Queen Adelaide was not known to be pregnant and she was already in her mid-40s. This was more a “cover our bases just in case” clause rather than any serious expectation that a regency would be needed.
It’s true that the UK constitution is to a large extent unwritten, but this aspect is indeed one of those explicitly governed by statute. Under the Regency Act 1937 (adopted on the occasion of the accession of George VI; this made his daughter Elizabeth heir presumptive, who was a minor at the time), there is a regency if the monarch is below the age of eighteen. The regent is the person who is next in line to the throne (and not himself or herself disqualified, e.g. for not being of full age). The regent carries out the functions of the monarch in the name and on behalf of that monarch. So, in essence, there is no age requirement for being head of state in the UK (and the other Commonwealth realms, for that matter), but there is an age requirement of eighteen for carrying out the functions of the monarch.
But that doesn’t seem to address the situation we were talking about, which is where a king’s first child has been conceived but not yet born. If the king dies (but the mother and foetus survive), does someone else become monarch (temporarily or otherwise) or is there a gap in the line of monarchs until the baby is born?
It occurs to me that in the British monarchies this would be slightly less of an issue, but in countries where women could not become sole monarch it would have been important since they didn’t know what sex the baby would be.

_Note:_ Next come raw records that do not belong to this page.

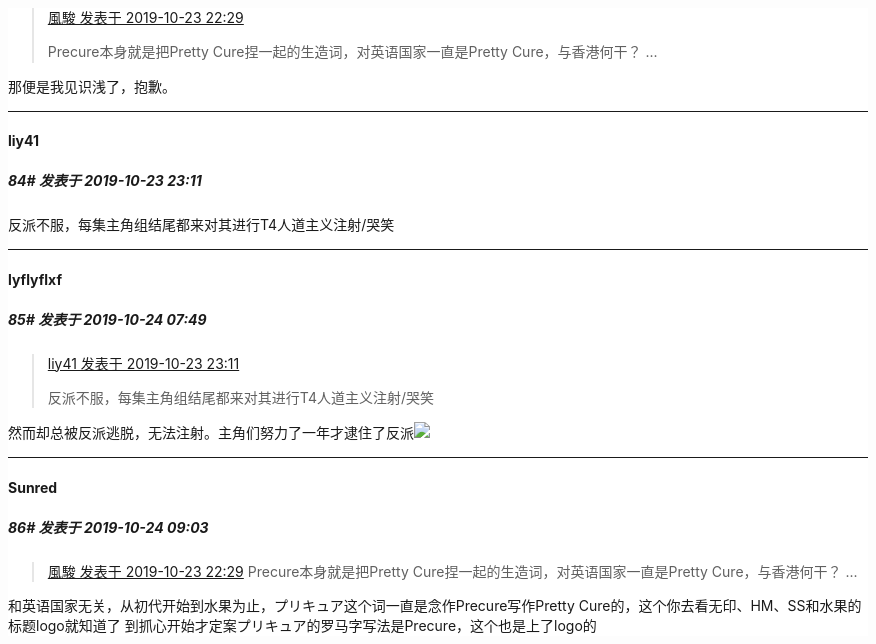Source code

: 

<blockquote><a href="httphttps://bbs.saraba1st.com/2b/forum.php?mod=redirect&amp;goto=findpost&amp;pid=45289540&amp;ptid=1860852" target="_blank">風駿 发表于 2019-10-23 22:29</a>

Precure本身就是把Pretty Cure捏一起的生造词，对英语国家一直是Pretty Cure，与香港何干？ ...</blockquote>
那便是我见识浅了，抱歉。







*****

####  liy41  
##### 84#       发表于 2019-10-23 23:11




反派不服，每集主角组结尾都来对其进行T4人道主义注射/哭笑







*****

####  lyflyflxf  
##### 85#       发表于 2019-10-24 07:49



<blockquote><a href="httphttps://bbs.saraba1st.com/2b/forum.php?mod=redirect&amp;goto=findpost&amp;pid=45289819&amp;ptid=1860852" target="_blank">liy41 发表于 2019-10-23 23:11</a>

反派不服，每集主角组结尾都来对其进行T4人道主义注射/哭笑</blockquote>
然而却总被反派逃脱，无法注射。主角们努力了一年才逮住了反派<img src="https://static.saraba1st.com/image/smiley/face2017/067.png" referrerpolicy="no-referrer">







*****

####  Sunred  
##### 86#       发表于 2019-10-24 09:03



<blockquote><a href="httphttps://bbs.saraba1st.com/2b/forum.php?mod=redirect&amp;goto=findpost&amp;pid=45289540&amp;ptid=1860852" target="_blank">風駿 发表于 2019-10-23 22:29</a>
Precure本身就是把Pretty Cure捏一起的生造词，对英语国家一直是Pretty Cure，与香港何干？ ...</blockquote>
和英语国家无关，从初代开始到水果为止，プリキュア这个词一直是念作Precure写作Pretty Cure的，这个你去看无印、HM、SS和水果的标题logo就知道了
到抓心开始才定案プリキュア的罗马字写法是Precure，这个也是上了logo的






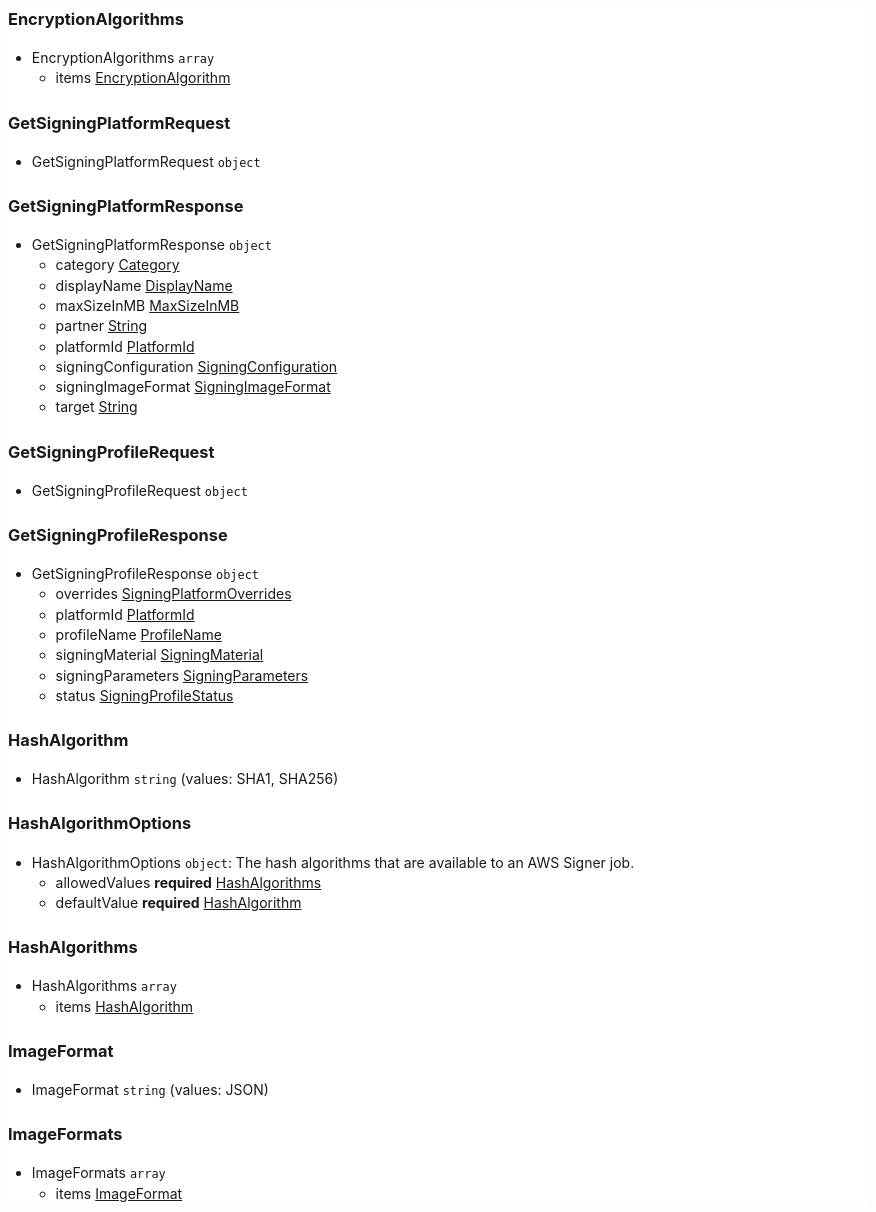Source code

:### EncryptionAlgorithms
* EncryptionAlgorithms `array`
  * items [EncryptionAlgorithm](#encryptionalgorithm)

### GetSigningPlatformRequest
* GetSigningPlatformRequest `object`

### GetSigningPlatformResponse
* GetSigningPlatformResponse `object`
  * category [Category](#category)
  * displayName [DisplayName](#displayname)
  * maxSizeInMB [MaxSizeInMB](#maxsizeinmb)
  * partner [String](#string)
  * platformId [PlatformId](#platformid)
  * signingConfiguration [SigningConfiguration](#signingconfiguration)
  * signingImageFormat [SigningImageFormat](#signingimageformat)
  * target [String](#string)

### GetSigningProfileRequest
* GetSigningProfileRequest `object`

### GetSigningProfileResponse
* GetSigningProfileResponse `object`
  * overrides [SigningPlatformOverrides](#signingplatformoverrides)
  * platformId [PlatformId](#platformid)
  * profileName [ProfileName](#profilename)
  * signingMaterial [SigningMaterial](#signingmaterial)
  * signingParameters [SigningParameters](#signingparameters)
  * status [SigningProfileStatus](#signingprofilestatus)

### HashAlgorithm
* HashAlgorithm `string` (values: SHA1, SHA256)

### HashAlgorithmOptions
* HashAlgorithmOptions `object`: The hash algorithms that are available to an AWS Signer job.
  * allowedValues **required** [HashAlgorithms](#hashalgorithms)
  * defaultValue **required** [HashAlgorithm](#hashalgorithm)

### HashAlgorithms
* HashAlgorithms `array`
  * items [HashAlgorithm](#hashalgorithm)

### ImageFormat
* ImageFormat `string` (values: JSON)

### ImageFormats
* ImageFormats `array`
  * items [ImageFormat](#imageformat)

Would also be an issue under the traditional British system if the deceased king had left behind a first-born daughter, and the queen was pregnant. If the child was another girl, the first-born daughter would have been queen regnant from the moment the king died. But if the second child is a male, she never would have been queen.
During the reign of George VI, the question came up again as it was theoretically possible that Queen Elizabeth would be pregnant with a male heir at the end of her husband’s reign. The government sought legal advice (toward the bottom), and the opinion they got was that the 1830 legislation simply codified a general rule that there’s always a monarch, but that a posthumous child with a superior claim automatically snatched the crown off of the new monarch’s head upon birth:
The opinion also details how some other countries did go with a temporary regency instead of a back-and-forth, but says that “no such halt in the succession could arise in this country unless Parliament expressly so provided.”